Rui permaneceu fiel a esse espírito. Sua banca na Feira do Livro nunca teve balcão, porque apreciava estar próximo ao clientes e  amigos. Para muitos, tirar todos os anos uma foto na banca – e, claro, com o proprietário – tornou-se uma tradição. 

Nesses tempos de aceleração tecnológica eletrônica, que facilitam o acesso ao conhecimento em escala exponencial, assim como à produção e circulação de livros, além de verem surgir um novo tipo de leitor e intelectual, colocam-se imensos desafios aos pequenos negócios. E não bastasse isso, tem-se a emergência de controles sociais e políticos que solapam as bases mínimas de democracia existente. Basta a  leitura sobre métodos mercadológicos de Jeff Bezos, dono da Amazon, descritos por Franklin Foer na revista Piauí deste mês e a leitura de CypherPunk, de Julian Assange, que desvela a quase indomável associação entre Estado norte-americano e empresas como Google com o propósito de facilitar espionagem em escala global, fora a espionagem entre empresas, para se ter ideia de processos em curso.

Nesse cenário Rui era um quase Quixote, em que pese ter feito adaptações tecnológicas. Apostava no desejo humano do encontro e diálogo, algo que ressurge com a abertura de pequenas livrarias em Porto Alegre, aparentemente mais voltadas para um publico dedicado à literatura.

#### [O QUE SE PEDE]
No trecho da página, identifique todas as pessoas citadas pelo nome no parágrafo que começa com "Nesses tempos de aceleração tecnológica".

Itens listados em um conjunto de dados
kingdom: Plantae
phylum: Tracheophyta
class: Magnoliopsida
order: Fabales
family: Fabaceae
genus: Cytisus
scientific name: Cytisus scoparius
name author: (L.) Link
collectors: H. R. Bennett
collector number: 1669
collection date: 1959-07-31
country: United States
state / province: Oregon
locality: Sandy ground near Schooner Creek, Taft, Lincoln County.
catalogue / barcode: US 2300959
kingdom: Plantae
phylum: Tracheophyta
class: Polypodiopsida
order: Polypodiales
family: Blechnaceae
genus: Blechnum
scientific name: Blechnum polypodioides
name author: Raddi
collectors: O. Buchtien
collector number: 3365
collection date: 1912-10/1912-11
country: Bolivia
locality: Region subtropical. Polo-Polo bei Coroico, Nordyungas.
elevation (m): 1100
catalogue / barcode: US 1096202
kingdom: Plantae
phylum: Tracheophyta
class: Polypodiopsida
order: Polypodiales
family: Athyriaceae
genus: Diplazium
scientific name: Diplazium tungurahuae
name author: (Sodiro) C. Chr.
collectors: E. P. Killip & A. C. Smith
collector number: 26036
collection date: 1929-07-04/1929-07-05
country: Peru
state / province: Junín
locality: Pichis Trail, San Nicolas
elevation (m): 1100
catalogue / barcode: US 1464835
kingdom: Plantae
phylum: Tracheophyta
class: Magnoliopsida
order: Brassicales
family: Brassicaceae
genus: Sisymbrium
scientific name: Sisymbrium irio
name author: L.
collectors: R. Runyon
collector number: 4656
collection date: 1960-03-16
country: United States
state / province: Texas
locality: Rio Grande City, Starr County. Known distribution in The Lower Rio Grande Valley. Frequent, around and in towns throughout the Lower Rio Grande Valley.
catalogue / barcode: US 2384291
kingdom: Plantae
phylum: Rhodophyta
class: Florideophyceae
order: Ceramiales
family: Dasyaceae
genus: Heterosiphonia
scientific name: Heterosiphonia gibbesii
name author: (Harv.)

#### [RESPOSTA ESPERADA]
Jeff Bezos, Franklin Foer e Julian Assange.